I was especially excited to go out this past week, as I would be shooting the mirrorless Z7 camera, which frankly, is perfectly suited to the hunt and seek, find-the-light style of shooting you engage in out there. I had a ball.
I rarely shoot particularly well on a day when I teach as it is not my primary mission. I’m there to teach. But people were curious about the new tech, so I did push myself to demo the camera a bit. All these pix were shot with the Z7 and the native Z lenses, the 35mm f/1.8 and the 24-70 f/4. I carried around two of them all day, as they are light and easy to tote. I bring tripods out to the island, but I generally loan them out to participants who might need them. I push myself to hand hold. The in-body stabilization system in this camera works really well. There are many moody, dark rooms out there. Below is a shot of the morgue.

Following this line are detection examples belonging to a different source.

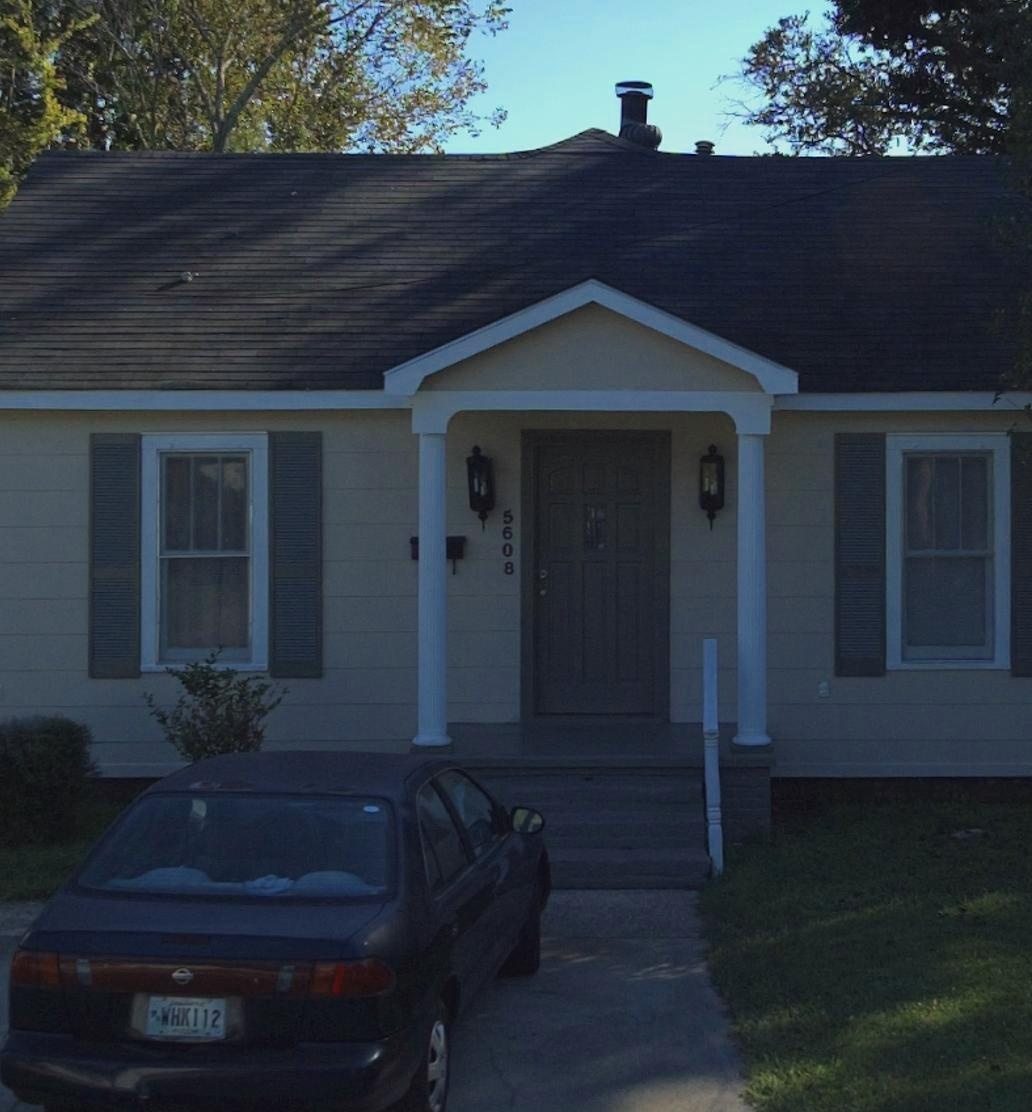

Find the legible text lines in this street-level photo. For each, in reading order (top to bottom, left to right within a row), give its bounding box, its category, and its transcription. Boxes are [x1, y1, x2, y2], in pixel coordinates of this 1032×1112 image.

[500, 507, 516, 576] StreetNumber: 5608
[158, 1005, 222, 1030] None: WHK112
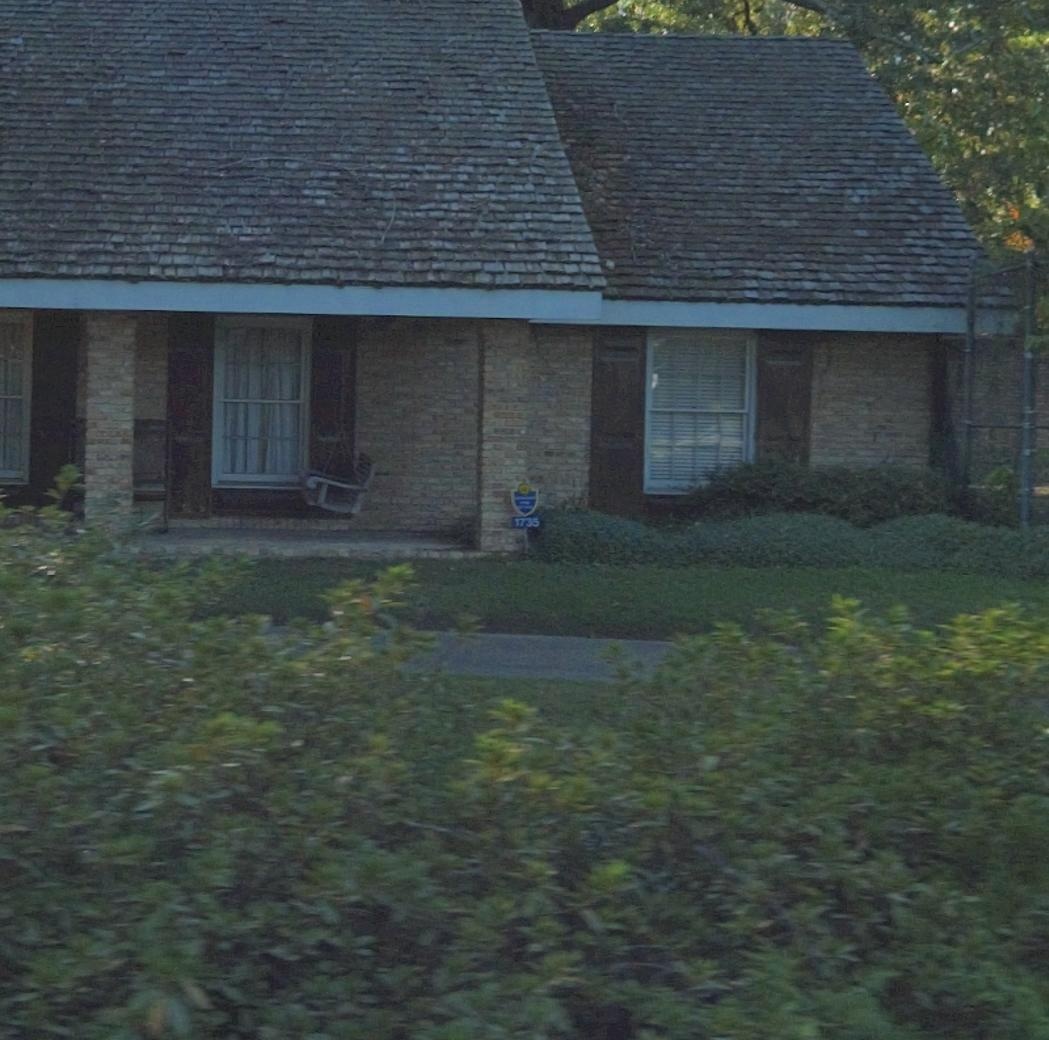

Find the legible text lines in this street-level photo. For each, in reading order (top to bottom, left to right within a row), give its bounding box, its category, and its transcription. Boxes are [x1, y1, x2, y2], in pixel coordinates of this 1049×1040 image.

[514, 517, 540, 528] StreetNumber: 1735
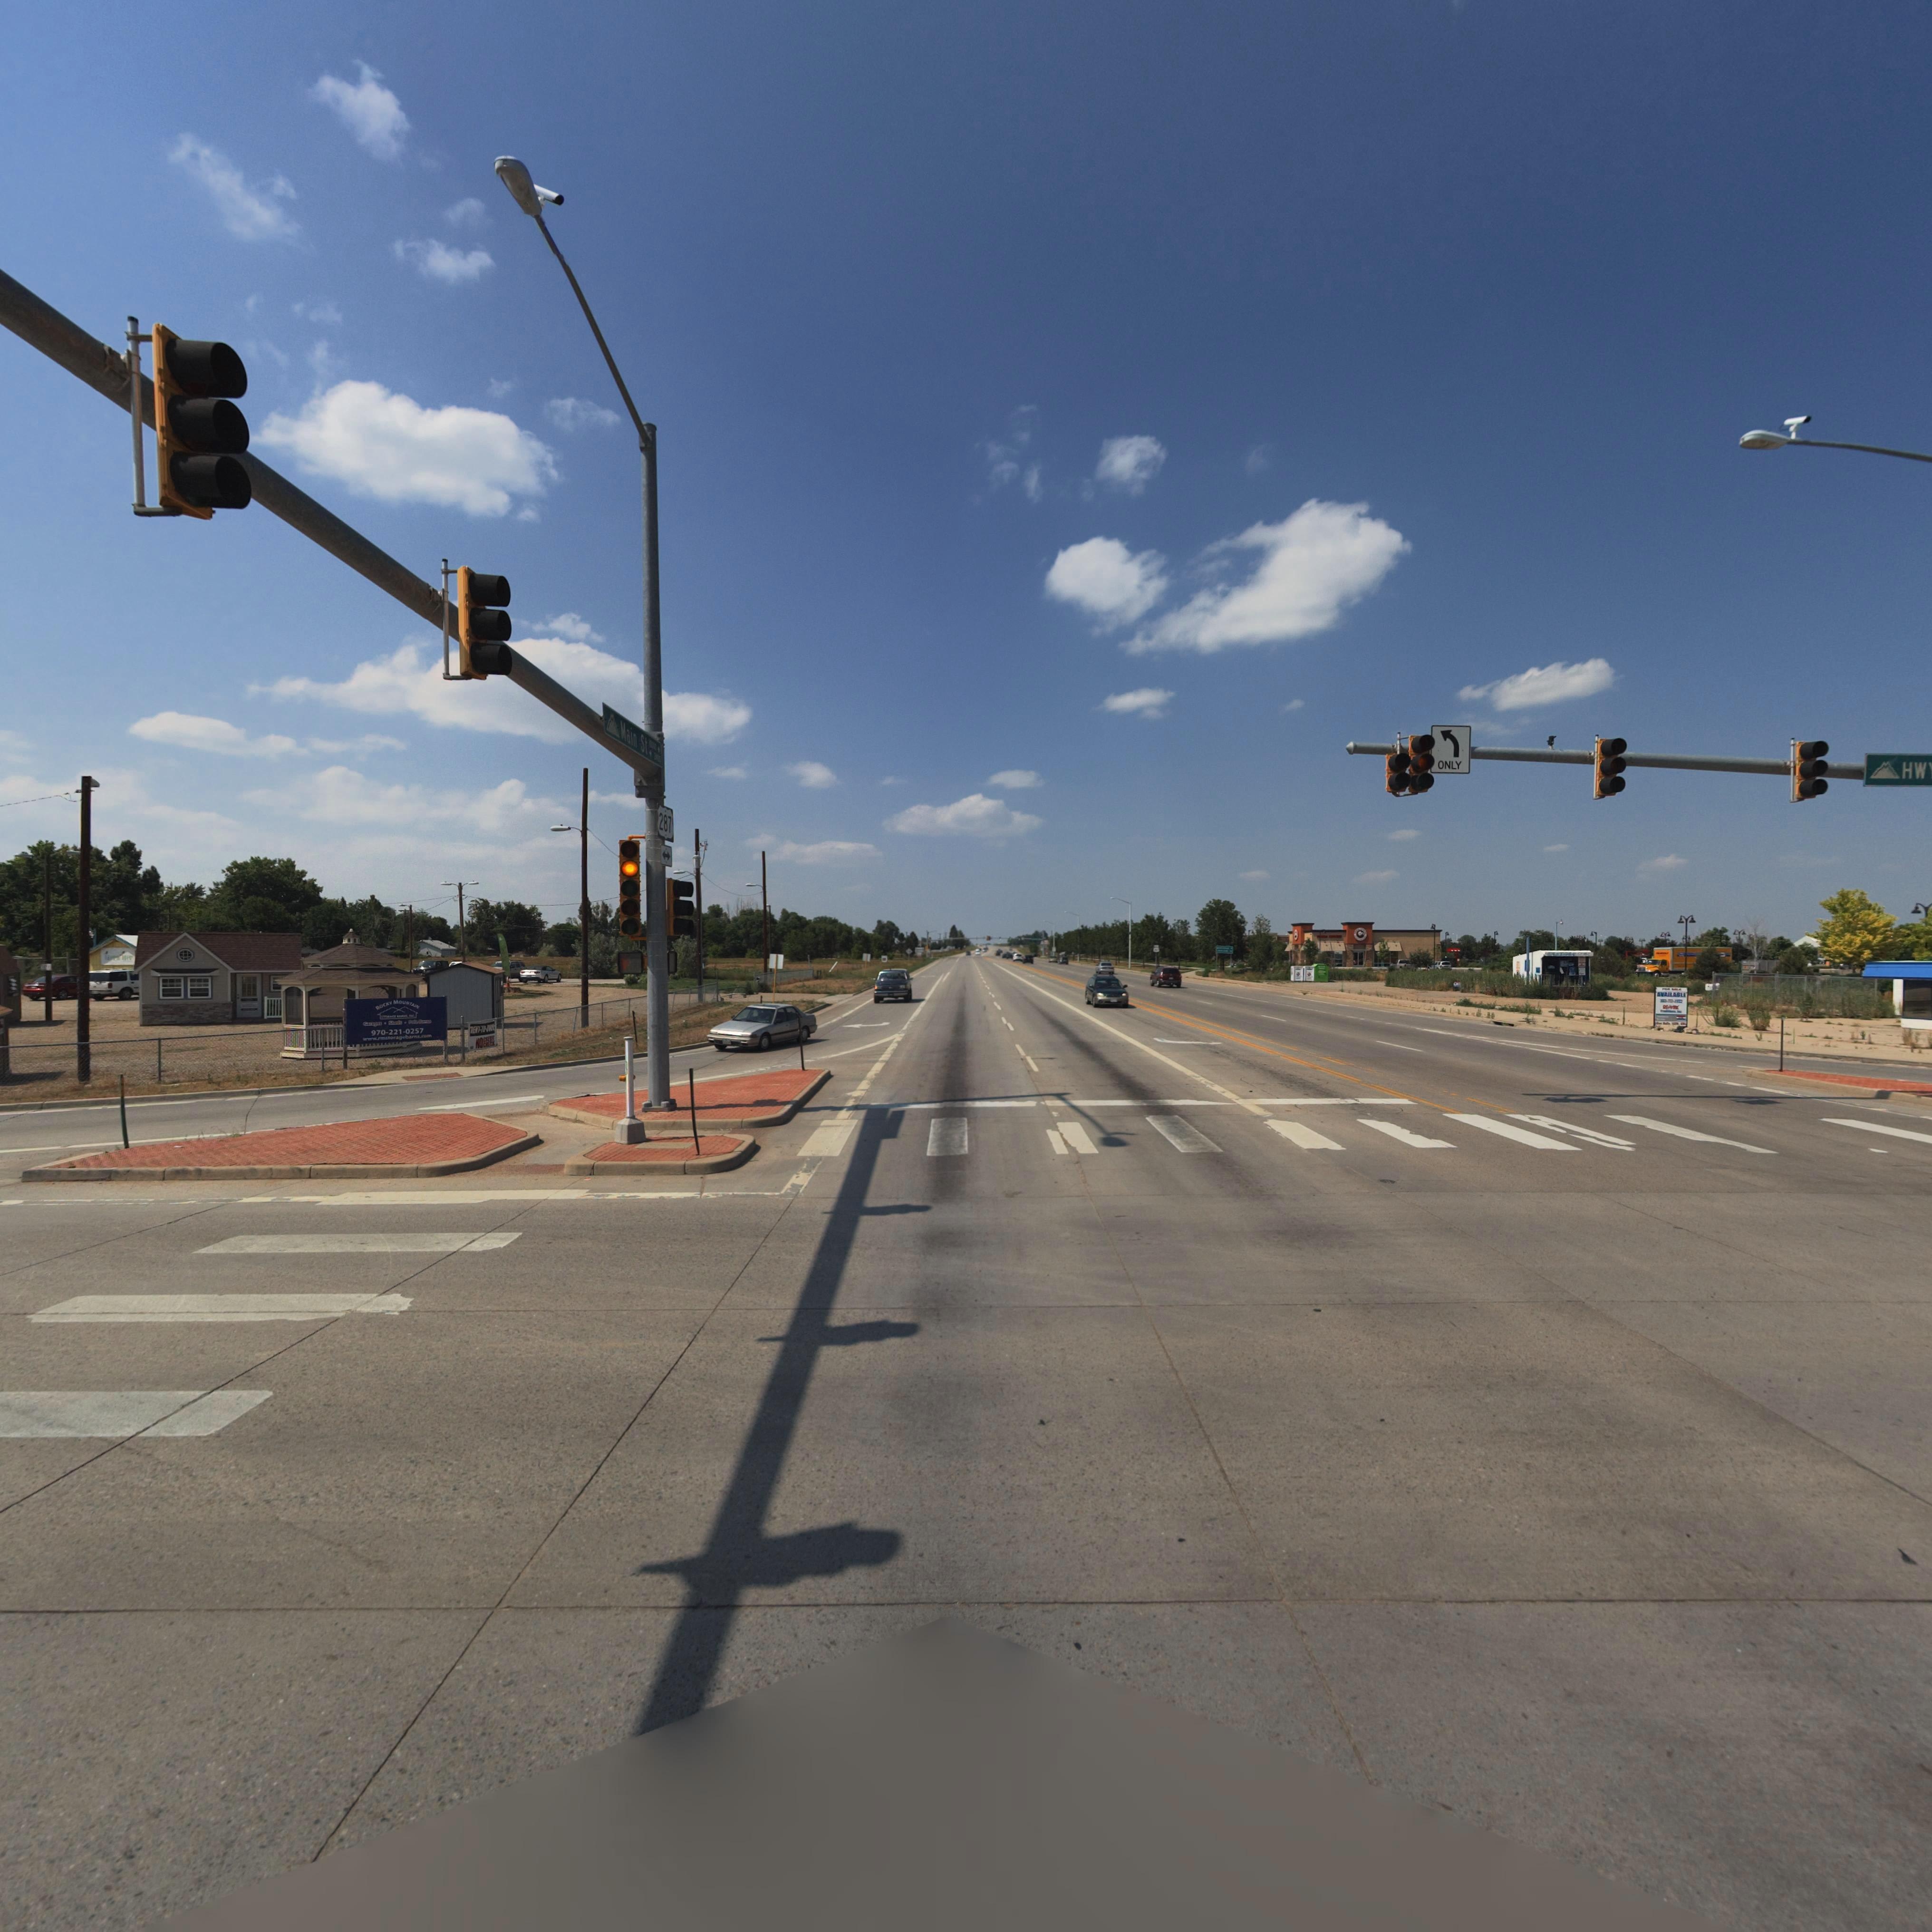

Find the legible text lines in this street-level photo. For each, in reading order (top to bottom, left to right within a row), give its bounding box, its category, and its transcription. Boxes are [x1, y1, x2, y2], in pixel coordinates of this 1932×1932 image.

[619, 719, 648, 756] StreetName: Main St
[648, 738, 657, 751] StreetNumberRange: 10000
[648, 749, 661, 763] StreetNumberRange: <-2400
[1902, 761, 1928, 779] StreetName: HW
[375, 999, 420, 1010] BusinessName: ROCKY MOUNTAIN
[381, 1014, 415, 1018] BusinessName: STORAGE *****, INC.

When I do shoot, it is to hopefully instruct and lead the way to good light. Such as the hallway below, in the late morning. I try to show how light like this has to be a magnet for the camera, and when you see it, your eye has to quiver with anticipation. I saw this section of the hall from quite a ways away, and, I was drawn to it. I made three frames, showed my LCD to the class and encouraged them to get this down on pixels.
And then (thank you for your wisdom, Jay Maisel!) I turned my back on the gorgeous nature of the hall and took a look at what all that light was doing, albeit in a different direction. It made for portrait light, and I had a willing, wonderful participant standing right there in it. FYI, I made both of these snaps in AWB, Auto 1, on the Z7. There are three auto white balance modes now, in this machine. The A1 that I used keeps the sense of the overall scene and does not increase or decrease the warm tones. Worked quite well, feels true to what I saw. Below that, our group in one of the main hallways.
Low light, ISO 2500, check.
What’s not to like here? It’s a whole new ball game, and I am totally charged up about it. Light, fast and sharp. Amazing files. Clean high ISO. In body stabilization. An EVF that gives you more info than an onboard computer on a space shuttle. (I’m waxing eloquent here, letting my imagination out for a romp. I have no idea what you see on a space shuttle computer.) Silent mode. Bang on AF. Just getting started on this new chapter.